In a 2012 interview with PBS' Frontline, Gruber discussed the two occasions on which he met Obama - once at the White House in 2009 to discuss Obamacare and another in Obama's Senate office in 2006 shortly before Obama announced he was running for president.
'I went down, basically did a tutorial for him on what we had done in Massachusetts and how it would work and basically thinking about expanding it to the national stage,' Gruber said of the 2006 meeting in the PBS interview.
'And what was he like then?' the interviewer asked Gruber, who said he was a supporter of Hillary Clinton during the 2008 presidential campaign.
'He was very interested. It was really just an information session. He was really interested in learning. He clearly was not interested in little incremental things. He wanted to be bold. That was clear,' Gruber said.
The economist compared his meeting with Obama to those he had with Romney while the former Massachusetts governor was developing that state's health law. Gruber consulted Romney on the law.
Gruber said his meeting with Romney was a decision-making meeting while the one he had with Obama was educational.
'He was there to learn,' Gruber said of Obama.

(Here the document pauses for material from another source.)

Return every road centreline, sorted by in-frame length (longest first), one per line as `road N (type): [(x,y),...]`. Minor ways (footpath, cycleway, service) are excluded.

'And I just felt more relaxed around - Obama was a little more relaxed. I think he took a cigarette break halfway through. That is back when he was smoking a lot,' Gruber remembered, adding that Obama 'was just kind of casual, interested in learning, very humble. Obama is very humble.'
'And Obama was a quick study, had a kind of quicksilver mind about it?' the interviewer asked.

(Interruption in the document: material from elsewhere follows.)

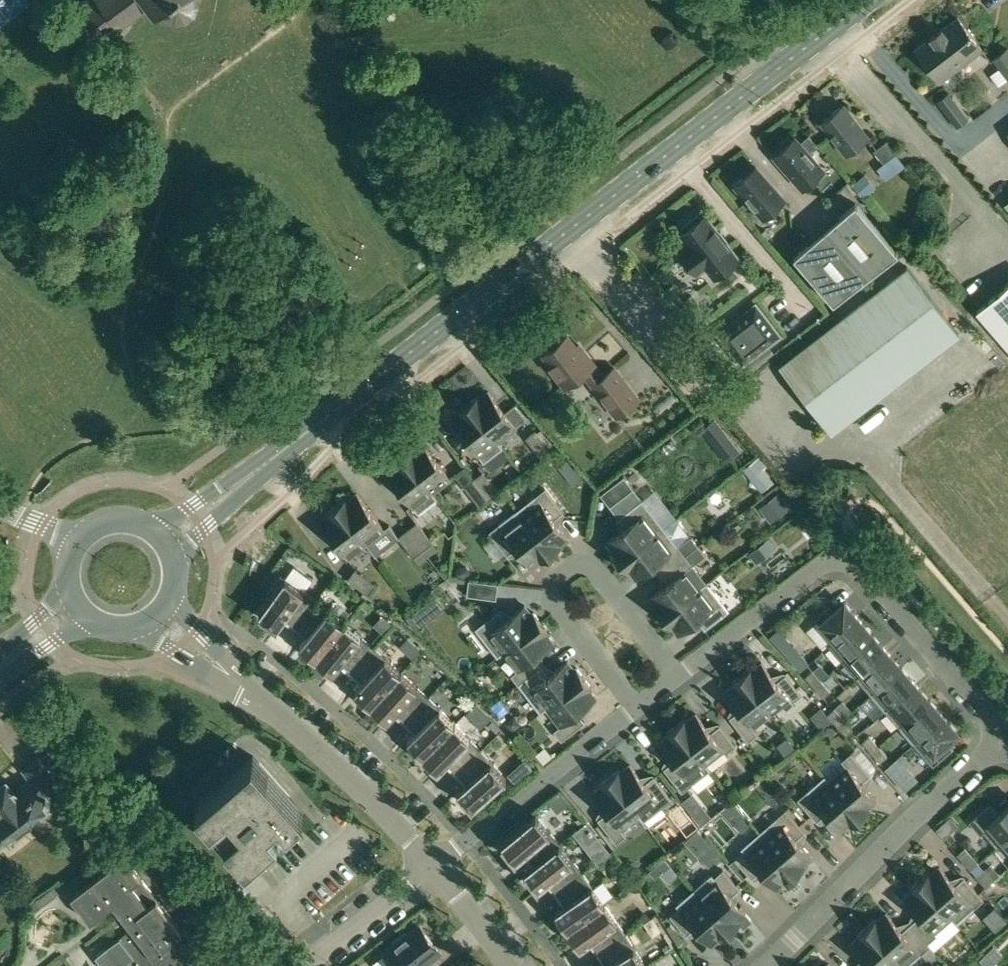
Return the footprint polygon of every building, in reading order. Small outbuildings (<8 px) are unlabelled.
[(81,5),(109,42),(130,26),(125,21),(149,2),(154,9),(149,13),(151,15),(159,8),(160,9),(162,8),(163,10),(165,11),(167,13),(169,14),(171,15),(173,16),(176,17),(178,17),(181,16),(183,16),(185,15),(188,14),(190,13),(192,11),(193,9),(195,7),(196,5),(197,3),(197,0),(87,0),(81,5)] [(931,38),(915,50),(939,82),(982,49),(958,18),(942,29),(931,38)] [(993,59),(1007,79),(1007,49),(1007,48),(993,59)] [(935,102),(954,127),(967,118),(947,92),(935,102)] [(843,105),(821,122),(846,154),(868,137),(843,105)] [(774,155),(778,159),(803,188),(823,170),(794,137),(791,140),(788,137),(782,143),(784,146),(774,155)] [(873,151),(883,163),(895,153),(885,141),(873,151)] [(755,167),(750,171),(735,185),(764,218),(784,200),(755,167)] [(866,175),(853,186),(864,199),(877,188),(866,175)] [(865,278),(898,252),(855,203),(824,230),(865,278)] [(698,215),(682,227),(685,231),(681,234),(690,246),(680,253),(696,273),(705,266),(714,278),(739,259),(705,215),(700,218),(698,215)] [(865,278),(824,230),(793,256),(833,303),(865,278)] [(907,266),(779,365),(831,432),(959,334),(907,266)] [(977,311),(1007,347),(1007,284),(977,311)] [(768,345),(780,335),(756,303),(718,333),(742,365),(746,362),(768,345)] [(548,348),(548,350),(543,354),(552,365),(549,367),(565,388),(584,373),(617,416),(638,400),(614,368),(603,376),(587,355),(584,357),(567,335),(562,339),(561,338),(559,338),(558,338),(556,338),(554,338),(553,339),(551,340),(550,341),(549,342),(548,344),(548,345),(548,347),(548,348)] [(768,345),(746,362),(752,371),(775,354),(768,345)] [(478,396),(468,404),(502,448),(503,447),(498,441),(516,427),(488,391),(480,398),(478,396)] [(650,408),(656,415),(675,399),(669,392),(650,408)] [(502,448),(468,404),(458,411),(459,414),(451,420),(484,463),(502,448)] [(699,430),(725,462),(739,451),(713,419),(699,430)] [(536,430),(526,438),(542,458),(552,451),(536,430)] [(412,446),(402,454),(437,499),(437,498),(432,492),(450,478),(423,442),(414,449),(412,446)] [(437,499),(402,454),(392,462),(394,464),(385,471),(418,513),(437,499)] [(743,468),(761,491),(774,481),(764,467),(768,464),(760,455),(743,468)] [(455,473),(464,485),(464,486),(480,506),(489,499),(473,478),(464,466),(455,473)] [(473,478),(489,499),(499,491),(483,471),(473,478)] [(623,478),(601,494),(609,505),(631,489),(623,478)] [(517,510),(551,555),(562,547),(560,544),(568,538),(554,519),(563,512),(545,488),(517,510)] [(771,522),(790,508),(789,506),(792,504),(784,493),(781,496),(778,492),(759,507),(771,522)] [(347,497),(336,505),(366,544),(385,529),(357,493),(348,499),(347,497)] [(619,562),(664,527),(642,499),(618,518),(626,527),(607,541),(613,550),(611,552),(619,562)] [(366,544),(336,505),(326,513),(328,515),(319,522),(347,558),(366,544)] [(551,555),(517,510),(489,532),(507,555),(517,548),(531,567),(539,560),(541,562),(551,555)] [(417,522),(407,529),(423,550),(433,542),(417,522)] [(678,546),(664,527),(619,562),(627,572),(629,570),(636,579),(655,564),(662,574),(698,546),(691,536),(678,546)] [(414,557),(423,550),(407,529),(398,536),(414,557)] [(769,537),(748,553),(756,563),(776,547),(769,537)] [(707,583),(692,564),(705,555),(698,546),(662,574),(669,583),(650,597),(656,605),(654,607),(662,618),(707,583)] [(355,569),(348,579),(369,594),(376,585),(355,569)] [(272,596),(259,614),(277,628),(285,617),(296,625),(316,600),(312,597),(281,574),(267,592),(272,596)] [(467,595),(495,598),(496,585),(469,581),(467,595)] [(707,583),(662,618),(670,628),(672,626),(679,634),(698,620),(705,629),(728,611),(707,583)] [(316,659),(345,624),(316,600),(296,625),(307,634),(299,645),(316,659)] [(815,618),(835,640),(859,619),(844,602),(834,611),(829,605),(815,618)] [(475,628),(497,657),(541,622),(533,612),(531,613),(525,605),(506,619),(499,610),(475,628)] [(835,640),(849,657),(873,635),(859,619),(835,640)] [(511,675),(518,684),(542,666),(535,657),(554,642),(547,634),(549,632),(541,622),(497,657),(503,652),(517,670),(511,675)] [(345,624),(316,659),(333,673),(342,662),(353,671),(374,647),(345,624)] [(856,677),(857,678),(888,651),(873,635),(849,657),(862,672),(856,677)] [(792,645),(784,652),(800,670),(808,663),(792,645)] [(374,647),(353,671),(363,681),(354,691),(371,706),(401,672),(374,647)] [(902,668),(888,651),(857,678),(871,694),(902,668)] [(518,684),(540,712),(585,678),(576,667),(574,669),(568,661),(549,675),(542,666),(518,684)] [(751,667),(741,675),(771,713),(789,699),(792,702),(801,695),(785,674),(776,681),(762,663),(753,669),(751,667)] [(916,684),(902,668),(871,694),(885,711),(916,684)] [(812,670),(805,676),(814,687),(822,681),(812,670)] [(406,720),(429,697),(401,672),(371,706),(387,721),(396,711),(406,720)] [(771,713),(741,675),(731,683),(733,685),(724,691),(739,710),(729,717),(748,741),(757,734),(752,727),(771,713)] [(585,678),(540,712),(540,713),(547,708),(560,726),(554,730),(561,740),(585,722),(578,712),(597,698),(590,690),(592,688),(585,678)] [(830,691),(822,681),(814,687),(823,697),(830,691)] [(916,684),(885,711),(899,727),(930,700),(916,684)] [(429,697),(406,720),(416,730),(407,740),(423,756),(455,723),(429,697)] [(899,727),(914,743),(944,716),(930,700),(899,727)] [(827,714),(836,724),(843,718),(835,708),(827,714)] [(686,718),(675,726),(710,770),(711,770),(706,763),(723,750),(726,753),(735,746),(720,725),(710,732),(696,713),(687,720),(686,718)] [(959,733),(944,716),(914,743),(933,766),(953,748),(949,742),(959,733)] [(843,718),(836,724),(846,735),(853,729),(843,718)] [(481,750),(455,723),(423,756),(438,771),(447,762),(458,772),(481,750)] [(710,770),(675,726),(665,734),(667,736),(658,742),(673,761),(664,768),(682,792),(710,770)] [(871,752),(878,745),(869,735),(862,742),(871,752)] [(777,744),(785,755),(795,747),(787,736),(777,744)] [(878,745),(871,752),(880,762),(887,756),(878,745)] [(481,750),(458,772),(467,783),(457,791),(472,808),(506,778),(481,750)] [(824,776),(861,818),(871,810),(869,808),(877,801),(861,783),(870,775),(851,753),(841,760),(847,767),(830,781),(825,775),(824,776)] [(253,756),(196,806),(247,863),(304,813),(253,756)] [(885,768),(895,779),(908,768),(898,757),(885,768)] [(4,842),(11,850),(14,847),(12,845),(11,846),(7,840),(43,812),(48,818),(50,817),(42,807),(61,792),(38,761),(25,771),(32,779),(14,793),(6,783),(0,787),(0,845),(4,842)] [(620,769),(609,777),(644,821),(672,800),(654,776),(644,783),(630,764),(622,771),(620,769)] [(861,818),(824,776),(797,799),(817,822),(826,814),(841,832),(849,825),(851,827),(861,818)] [(644,821),(609,777),(599,784),(601,787),(593,793),(607,812),(598,819),(616,843),(626,835),(621,829),(639,815),(643,822),(644,821)] [(1007,837),(1007,806),(999,814),(990,805),(970,822),(980,833),(983,831),(997,847),(1007,837)] [(68,806),(58,814),(69,828),(79,820),(68,806)] [(786,809),(759,833),(796,875),(806,867),(804,864),(812,857),(796,840),(805,832),(786,809)] [(525,872),(560,844),(536,814),(501,843),(516,861),(526,852),(534,863),(524,871),(525,872)] [(786,884),(796,875),(759,833),(741,848),(743,851),(735,859),(752,878),(761,871),(776,889),(784,882),(786,884)] [(997,847),(998,848),(1004,843),(1007,847),(1007,837),(997,847)] [(560,844),(525,872),(538,889),(549,881),(557,892),(583,873),(560,844)] [(965,847),(957,854),(971,870),(979,863),(965,847)] [(176,936),(182,931),(123,855),(71,896),(90,921),(113,904),(131,928),(95,955),(104,965),(199,965),(176,936)] [(930,872),(920,881),(957,923),(983,900),(964,877),(955,885),(939,867),(931,874),(930,872)] [(731,896),(740,889),(723,869),(714,877),(712,874),(694,889),(731,932),(740,924),(743,927),(752,920),(731,896)] [(984,869),(976,876),(986,887),(994,880),(984,869)] [(567,929),(605,903),(583,873),(557,892),(565,904),(555,911),(567,929)] [(919,916),(911,924),(928,943),(937,935),(934,932),(951,917),(956,923),(957,923),(920,881),(910,889),(912,891),(904,898),(919,916)] [(721,940),(731,932),(694,889),(676,905),(678,908),(670,916),(687,935),(696,928),(711,945),(719,938),(721,940)] [(605,903),(567,929),(580,947),(591,940),(599,952),(626,934),(605,903)] [(867,927),(901,965),(908,965),(923,953),(930,946),(928,943),(911,924),(902,931),(896,925),(886,913),(878,920),(877,918),(867,927)] [(440,952),(420,926),(408,936),(405,932),(392,942),(395,946),(385,953),(395,965),(422,965),(440,952)] [(867,927),(857,935),(859,937),(851,944),(866,962),(862,965),(901,965),(867,927)] [(599,952),(607,964),(603,965),(644,965),(645,965),(626,934),(599,952)]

'Yeah, yeah, absolutely,' Gruber answered, adding that his discussion with Obama was an 'intellectual discourse.'
'He was a super-quick study. He really understood it,' said Gruber, adding, 'I mean, very much kind of debating, interested but absorbing and not trying to act like he knew more than he knew, and just really interested in learning.'
But this is a drastically different recollection of that 2006 meeting than the one Gruber gave to Paul Starr, a Pulitzer Prize-winning sociologist from Princeton University.
'But Gruber, who met with the senator towards the end of 2006 in Washington, says Obama did not appear at the time to be very knowledgeable about health policy,' Starr wrote in his 2011 book ' Remedy and Reaction: The Peculiar American Struggle Over Health Care Reform, '
'It just wasn't his thing. I just sensed his heart wasn't in it,' Gruber told Starr, adding that he was surprised later that Obama had done a 'masterful job' as president.
'I regret thinking he wouldn't,' said Gruber.
Gruber also met with Obama and several other economic advisers in the summer of 2009, he told PBS.